In terms of classifying exercise levels, the study team used the 2018 physical activity guidelines for Americans to split the respondents into two groups; those who met the recommended levels of activity and those who did not. They also looked at the type of physical activity, whether it was aerobic or muscle strengthening for example. They then used the National Death Index to follow up on the survey respondents and determine how many of them had died and what they had died of.
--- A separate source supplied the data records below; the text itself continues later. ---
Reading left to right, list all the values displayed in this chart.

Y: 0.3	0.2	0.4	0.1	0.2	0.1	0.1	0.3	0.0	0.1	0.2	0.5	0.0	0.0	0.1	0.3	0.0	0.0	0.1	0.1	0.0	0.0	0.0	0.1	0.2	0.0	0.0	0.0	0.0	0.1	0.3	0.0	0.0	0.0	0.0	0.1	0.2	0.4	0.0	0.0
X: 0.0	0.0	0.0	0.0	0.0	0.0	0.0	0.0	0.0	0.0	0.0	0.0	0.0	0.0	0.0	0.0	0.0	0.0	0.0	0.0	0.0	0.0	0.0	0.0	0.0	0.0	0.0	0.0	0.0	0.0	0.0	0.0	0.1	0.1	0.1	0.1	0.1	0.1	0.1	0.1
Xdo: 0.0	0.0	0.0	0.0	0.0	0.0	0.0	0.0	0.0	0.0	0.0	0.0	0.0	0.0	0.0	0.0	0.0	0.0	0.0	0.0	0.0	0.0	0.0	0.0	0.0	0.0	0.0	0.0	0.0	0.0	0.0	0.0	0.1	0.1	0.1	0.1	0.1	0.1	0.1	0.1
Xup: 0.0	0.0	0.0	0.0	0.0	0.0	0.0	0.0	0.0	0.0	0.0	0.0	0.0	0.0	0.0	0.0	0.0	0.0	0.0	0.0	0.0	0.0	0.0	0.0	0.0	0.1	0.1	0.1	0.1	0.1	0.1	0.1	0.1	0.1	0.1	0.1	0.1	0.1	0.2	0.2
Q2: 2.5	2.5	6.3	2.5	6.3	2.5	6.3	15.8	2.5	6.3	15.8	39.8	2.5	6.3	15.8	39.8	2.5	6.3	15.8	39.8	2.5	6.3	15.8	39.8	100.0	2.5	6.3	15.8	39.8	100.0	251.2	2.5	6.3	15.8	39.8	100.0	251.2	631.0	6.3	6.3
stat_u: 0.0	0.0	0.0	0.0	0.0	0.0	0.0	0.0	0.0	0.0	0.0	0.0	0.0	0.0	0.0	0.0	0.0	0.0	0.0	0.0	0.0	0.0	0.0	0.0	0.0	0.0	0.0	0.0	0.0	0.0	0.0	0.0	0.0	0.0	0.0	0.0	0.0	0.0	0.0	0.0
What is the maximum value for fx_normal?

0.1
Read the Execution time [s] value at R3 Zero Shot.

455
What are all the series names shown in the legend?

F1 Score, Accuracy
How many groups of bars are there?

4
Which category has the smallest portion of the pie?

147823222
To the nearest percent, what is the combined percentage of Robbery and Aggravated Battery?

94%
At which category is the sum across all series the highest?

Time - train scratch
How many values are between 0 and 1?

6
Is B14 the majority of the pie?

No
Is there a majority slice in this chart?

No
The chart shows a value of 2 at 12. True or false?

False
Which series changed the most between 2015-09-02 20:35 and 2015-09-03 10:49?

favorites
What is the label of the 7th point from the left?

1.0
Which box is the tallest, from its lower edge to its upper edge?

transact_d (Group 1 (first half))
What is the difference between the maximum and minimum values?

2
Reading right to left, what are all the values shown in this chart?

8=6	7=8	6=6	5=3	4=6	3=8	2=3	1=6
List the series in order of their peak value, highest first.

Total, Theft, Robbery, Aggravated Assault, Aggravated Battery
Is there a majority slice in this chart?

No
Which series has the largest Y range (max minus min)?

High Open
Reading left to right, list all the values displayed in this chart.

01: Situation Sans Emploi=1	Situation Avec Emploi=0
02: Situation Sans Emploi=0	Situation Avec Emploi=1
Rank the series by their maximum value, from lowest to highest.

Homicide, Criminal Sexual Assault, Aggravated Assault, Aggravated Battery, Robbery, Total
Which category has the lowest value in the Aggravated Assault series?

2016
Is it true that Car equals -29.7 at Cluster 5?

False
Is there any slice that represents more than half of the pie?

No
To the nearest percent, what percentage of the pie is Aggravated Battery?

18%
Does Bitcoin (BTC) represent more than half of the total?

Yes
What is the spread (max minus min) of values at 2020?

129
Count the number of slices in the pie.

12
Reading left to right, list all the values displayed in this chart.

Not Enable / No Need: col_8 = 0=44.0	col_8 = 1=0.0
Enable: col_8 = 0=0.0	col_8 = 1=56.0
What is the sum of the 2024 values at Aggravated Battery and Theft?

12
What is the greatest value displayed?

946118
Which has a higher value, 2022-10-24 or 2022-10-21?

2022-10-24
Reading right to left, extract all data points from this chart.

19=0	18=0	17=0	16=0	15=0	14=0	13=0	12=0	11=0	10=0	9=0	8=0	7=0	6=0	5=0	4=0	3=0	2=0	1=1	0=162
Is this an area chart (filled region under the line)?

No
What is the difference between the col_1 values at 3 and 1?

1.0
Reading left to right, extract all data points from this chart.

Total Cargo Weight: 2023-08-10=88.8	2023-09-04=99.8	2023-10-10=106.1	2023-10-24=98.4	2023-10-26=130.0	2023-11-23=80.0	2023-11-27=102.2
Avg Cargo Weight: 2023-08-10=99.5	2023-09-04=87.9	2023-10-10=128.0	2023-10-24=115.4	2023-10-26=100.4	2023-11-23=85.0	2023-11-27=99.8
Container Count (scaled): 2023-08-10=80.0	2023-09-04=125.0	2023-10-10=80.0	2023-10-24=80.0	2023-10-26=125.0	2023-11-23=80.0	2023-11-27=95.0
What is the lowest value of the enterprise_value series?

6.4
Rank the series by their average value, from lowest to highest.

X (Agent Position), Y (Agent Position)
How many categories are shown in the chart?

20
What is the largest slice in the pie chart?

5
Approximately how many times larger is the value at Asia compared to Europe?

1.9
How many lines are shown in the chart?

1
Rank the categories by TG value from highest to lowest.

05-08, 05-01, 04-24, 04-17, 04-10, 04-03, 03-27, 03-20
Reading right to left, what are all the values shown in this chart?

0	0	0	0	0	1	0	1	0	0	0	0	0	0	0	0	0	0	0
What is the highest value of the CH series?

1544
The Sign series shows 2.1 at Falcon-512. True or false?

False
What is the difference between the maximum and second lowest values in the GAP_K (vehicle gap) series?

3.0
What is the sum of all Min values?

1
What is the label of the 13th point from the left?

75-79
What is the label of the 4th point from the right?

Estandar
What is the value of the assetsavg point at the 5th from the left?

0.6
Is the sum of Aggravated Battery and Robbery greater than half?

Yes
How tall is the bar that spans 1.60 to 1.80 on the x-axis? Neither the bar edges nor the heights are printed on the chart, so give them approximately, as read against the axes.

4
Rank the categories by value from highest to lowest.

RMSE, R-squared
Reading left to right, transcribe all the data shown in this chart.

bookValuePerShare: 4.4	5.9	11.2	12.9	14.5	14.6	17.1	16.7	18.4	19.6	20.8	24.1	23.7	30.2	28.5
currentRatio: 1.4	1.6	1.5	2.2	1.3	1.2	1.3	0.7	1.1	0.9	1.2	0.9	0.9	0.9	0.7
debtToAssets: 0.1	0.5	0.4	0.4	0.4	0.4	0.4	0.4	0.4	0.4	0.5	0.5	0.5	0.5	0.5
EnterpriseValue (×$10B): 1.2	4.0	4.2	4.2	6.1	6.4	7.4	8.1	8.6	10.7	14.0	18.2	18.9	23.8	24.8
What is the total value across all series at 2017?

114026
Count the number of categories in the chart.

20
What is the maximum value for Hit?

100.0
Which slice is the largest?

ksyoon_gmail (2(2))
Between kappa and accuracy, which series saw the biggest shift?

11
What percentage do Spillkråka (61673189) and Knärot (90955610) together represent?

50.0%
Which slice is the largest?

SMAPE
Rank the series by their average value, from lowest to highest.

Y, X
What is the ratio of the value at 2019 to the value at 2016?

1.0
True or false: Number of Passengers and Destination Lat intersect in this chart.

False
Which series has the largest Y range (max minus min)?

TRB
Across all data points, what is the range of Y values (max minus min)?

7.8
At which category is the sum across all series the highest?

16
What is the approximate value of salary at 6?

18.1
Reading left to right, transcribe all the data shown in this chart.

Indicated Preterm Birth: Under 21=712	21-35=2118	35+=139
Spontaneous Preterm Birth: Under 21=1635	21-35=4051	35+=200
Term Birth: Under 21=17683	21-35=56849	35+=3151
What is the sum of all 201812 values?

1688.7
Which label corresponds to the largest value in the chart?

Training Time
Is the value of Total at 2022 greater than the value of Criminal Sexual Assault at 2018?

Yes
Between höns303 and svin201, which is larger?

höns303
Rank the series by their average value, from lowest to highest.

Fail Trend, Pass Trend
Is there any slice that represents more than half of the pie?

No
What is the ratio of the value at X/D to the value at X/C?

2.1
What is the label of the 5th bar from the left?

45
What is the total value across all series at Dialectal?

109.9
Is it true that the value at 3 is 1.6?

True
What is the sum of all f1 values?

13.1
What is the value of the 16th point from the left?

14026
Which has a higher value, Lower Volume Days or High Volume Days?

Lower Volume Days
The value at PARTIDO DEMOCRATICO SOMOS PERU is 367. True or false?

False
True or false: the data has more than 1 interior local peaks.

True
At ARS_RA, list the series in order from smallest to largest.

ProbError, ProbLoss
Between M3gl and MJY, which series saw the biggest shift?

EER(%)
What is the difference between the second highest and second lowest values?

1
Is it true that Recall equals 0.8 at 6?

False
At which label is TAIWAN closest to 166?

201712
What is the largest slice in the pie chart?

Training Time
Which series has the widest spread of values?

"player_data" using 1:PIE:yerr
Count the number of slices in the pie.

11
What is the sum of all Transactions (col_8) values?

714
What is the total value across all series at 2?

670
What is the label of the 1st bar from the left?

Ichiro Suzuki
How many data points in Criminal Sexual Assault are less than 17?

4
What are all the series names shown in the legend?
Where available, they also factored in a series of other variables that may have impacted on mortality such as age, sex, smoking status, alcohol intake and others. These covariates allowed the statistical analysis to isolate the impact of exercise while holding other variables constant.
In terms of the overall risk of mortality, there was a clear reduction in risk brought about by exercise. Those who engaged in regular muscle strengthening exercise had an 11% lower risk of death during the follow-up period (Hazard Ratio=0.89). Those who engaged in aerobic activity fared even better, with a 29% lower risk (HR=0.71). Combining both aerobic and muscle strengthening activity was shown to have an additive effect, reducing overall risk of death by 40% (HR=0.6).
In terms of the causes of death, aerobic activity and the combination of aerobic/muscle strengthening activity had a particularly pronounced effect on the risk of death from chronic lower respiratory tract disease. Aerobic activity reduced the risk of death from this group of conditions by around 60% while the combination of aerobic and strength reduced the risk by over 70%.
While the overall result of this study (regular exercise reduces your risk of death) will not shock people, the risk reduction figures are striking. That a combination of sufficient aerobic exercise and muscle strengthening can reduce the mortality risk by 40% is a significant finding. It puts a noteworthy and comprehensible figure on benefits of regular exercise, making it easier for people to grasp its importance.
However, this study is not without its flaws. One of the limitations of the study is that it relies largely on self-reported data. This introduces the possibility of a number of errors into the study. Some individuals likely over-estimated their exercise levels, whilst others may have under estimated theirs. Similarly, self-reported health status may not be as accurate as a patient’s medical notes. However, overall the study’s main finding are unlikely to be significantly impacted by these limitations.
Written by Michael McCarthy
1. Zhao M, Veeranki SP, Magnussen CG, Xi B. Recommended physical activity and all cause and cause specific mortality in US adults: prospective cohort study. BMJ (Clinical research ed). 2020;370:m2031.